The Amazing Bulk is a 2012 mockbuster that was meant to cash in on The Incredible Hulk–a movie that had come out four years earlier, so they were kind of late. Anyway, it’s about a scientist or something, he does an experiment, things go wrong, and I dunno, he turns into “the Bulk” and causes all kinds of chaos as a giant naked purple creature who just sort of lumbers around aimlessly and occasionally destroys something whenever he isn’t jogging. And there’s an evil baron or something who wants to destroy the world, and his henchwoman is also his prostitute maybe, and they make a whole bunch of sex jokes.
It’s one of those “films” that is “trying to be bad”–which is why it has a reputation for being completely obnoxious. It even tried to sell itself as “The Room of superhero movies” in an attempt to appeal to audiences who deliberately seek out terrible cinema, which makes the whole thing feel even more cynical than mockbusters normally do. It’s also infamous for the “filmmakers” spending much of their budget buying clip-art props, which they insist over and over again on the audio commentary (yes, the DVD has a commentary) was something they “had to do” because they didn’t have much money.
Anyway, the movie does have one glorious bad moment, the kind that I wish represented the rest of the film, but alas does not. This is one case where I don’t think they were trying to be bad, but were just trying to introduce Not General Thunderbolt Ross as a cranky old bastard who wants control over everything in his life–including dust. This guy hates dust like Anakin Skywalker hates sand. And he lets those around him know it.
The folks behind The Amazing Bulk seem to be under the delusion that its become something of a cult classic, and while what I’ve seen does have some laughs (I haven’t actually watched the whole thing…yet), this was clearly a passion project minus the passion. But hey, that didn’t stop a “sequel” from being written in the form of a book which you’ve never heard of. That’s right, on Amazon, you can buy something called The Return of the Amazing Bulk, because why the fuck not, but the plot summary has a lack of references to hating dust, so why the hell should I care? Also, I love how they non-ironically proclaim the movie “an action-packed hit” here…
“THE PURPLE PUNISHER IS BACK! Young scientist Hank Howard has a dark secret…when he loses control of his emotions, he becomes the enormous, unstoppable Amazing Bulk! Hank views the purple monstrosity as a curse, a hindrance to his happiness with Hannah, his bride-to-be. Having survived his battle with the insidious Dr. Kantlove, he seeks to rid himself of his gargantuan alter ego. But when the sinister Pam Demic and her army of minions threaten the world, Hank must decide his destiny…before the world coughs itself to death! This exciting superhero novel continues the tale of 2012’s action-packed hit, The Amazing Bulk, from director Lewis Schoenbrun and writers Keith Schaffner and Jeremiah Campbell.”

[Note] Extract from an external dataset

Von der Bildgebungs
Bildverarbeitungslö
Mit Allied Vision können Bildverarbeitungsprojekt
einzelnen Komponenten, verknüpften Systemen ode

I’m not sure if anyone has actually sat down and read this book. It has a grand total of zero ratings on Amazon, which has some excerpts available, and show that it is horrendously written (I expect better quality from someone called “Atom Mudman Bezecny!”). And again, no mention of dust. Zero stars out of a hundred.
Have a great night, Avocados! And may your house NOT be taken over by dust bunnies!